### Source document
Open nidico opened 7 years ago
Hello!
Your interest in our little project is humbling. Even though this is currently being used in a production environment (a custom-made ERP), its state can only be described as abandoned, as the issues it presents --particularly in conflict resolution and high concurrency scaling-- are being worked around, rather than solved. I personally don't intend to further work in it, and I believe its purpose to be fulfilled: to explore the spectrum of data synchronization schemes; this project is an amalgamation of other, proved systems (say, Oracle Lite).
As for insights, we have a few. The project attempted to provide a traditional client-server application with synchronization capabilities, given clients that couldn't maintain persistent internet connections. The goal was to be non-invasive towards the relational schema being "enhanced". However, the restrictions imposed over the software stack are, as you might have seen, quite large. In my opinion, this tradeoff isn't something one could call a feature. In the end, if you're looking to implement a data synchronization scheme for a relational model, I'd recommend using a custom scheme with logical deletes and timestamps (e.g. deleted
, updated_at
), adding said columns to each table, and then keeping a registry of nodes in the network and store synchronization timestamps therein. As for the primary-key auto-increment collision problem: if you can, just use UUIDs (v1). If your database is already populated, strongly consider a massive migration to a more suitable schema.

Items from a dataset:
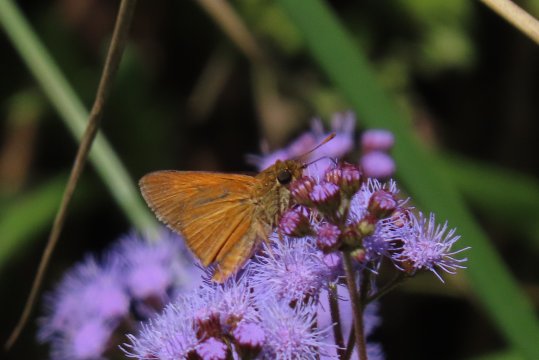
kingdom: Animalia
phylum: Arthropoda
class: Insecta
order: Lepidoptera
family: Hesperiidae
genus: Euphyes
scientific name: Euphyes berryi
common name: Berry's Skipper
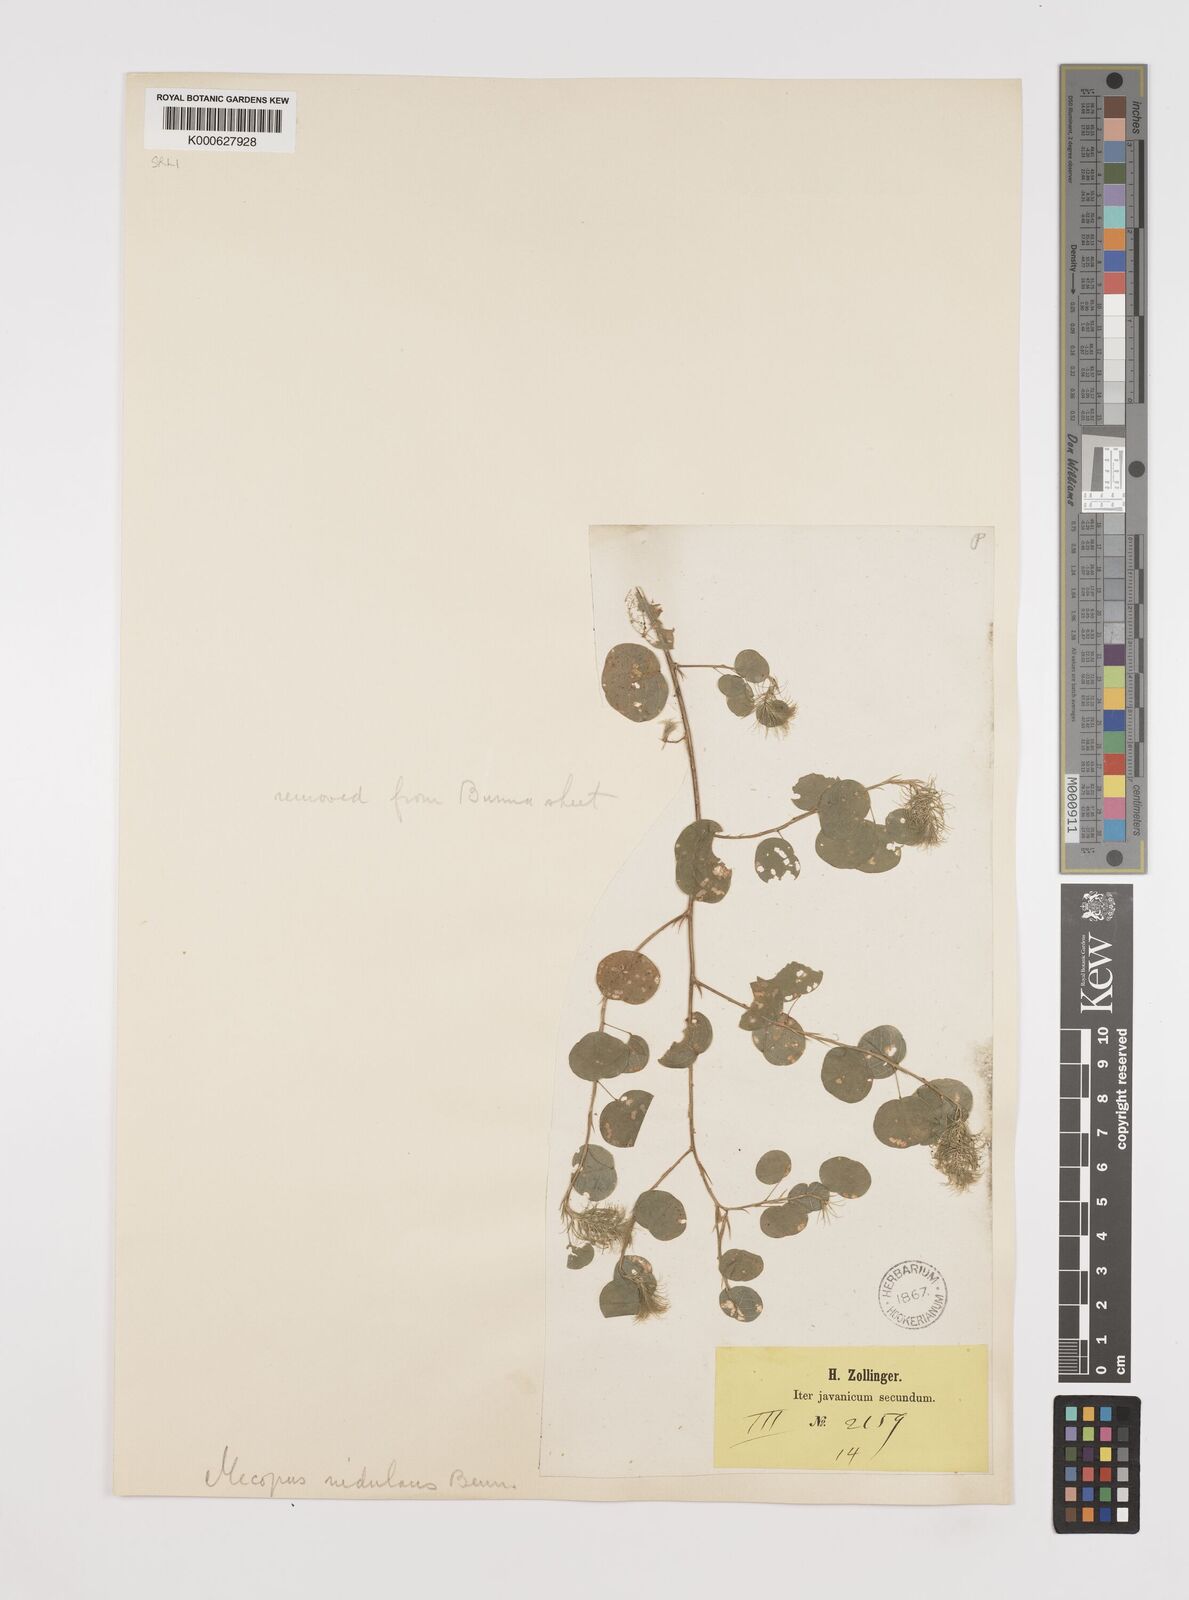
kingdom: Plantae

### What you need to do
[1] Summarize the comment on the data synchronization project in two sentences.
[2] Copy from the comment the passage that begins at the words "Open nidico opened" and stops after "(say, Oracle Lite).".
The listing bears no relation to the comment.

### Answers provided
[1] The author describes the project as abandoned even though it runs in production in a custom-made ERP, because its problems with conflict resolution and high-concurrency scaling are being worked around rather than solved. For synchronizing a relational model, the author instead recommends a custom scheme with logical deletes and timestamps, a registry of nodes storing synchronization timestamps, and UUIDs (v1) to avoid primary-key auto-increment collisions.

[2]
Open nidico opened 7 years ago
Hello!
Your interest in our little project is humbling. Even though this is currently being used in a production environment (a custom-made ERP), its state can only be described as abandoned, as the issues it presents --particularly in conflict resolution and high concurrency scaling-- are being worked around, rather than solved. I personally don't intend to further work in it, and I believe its purpose to be fulfilled: to explore the spectrum of data synchronization schemes; this project is an amalgamation of other, proved systems (say, Oracle Lite).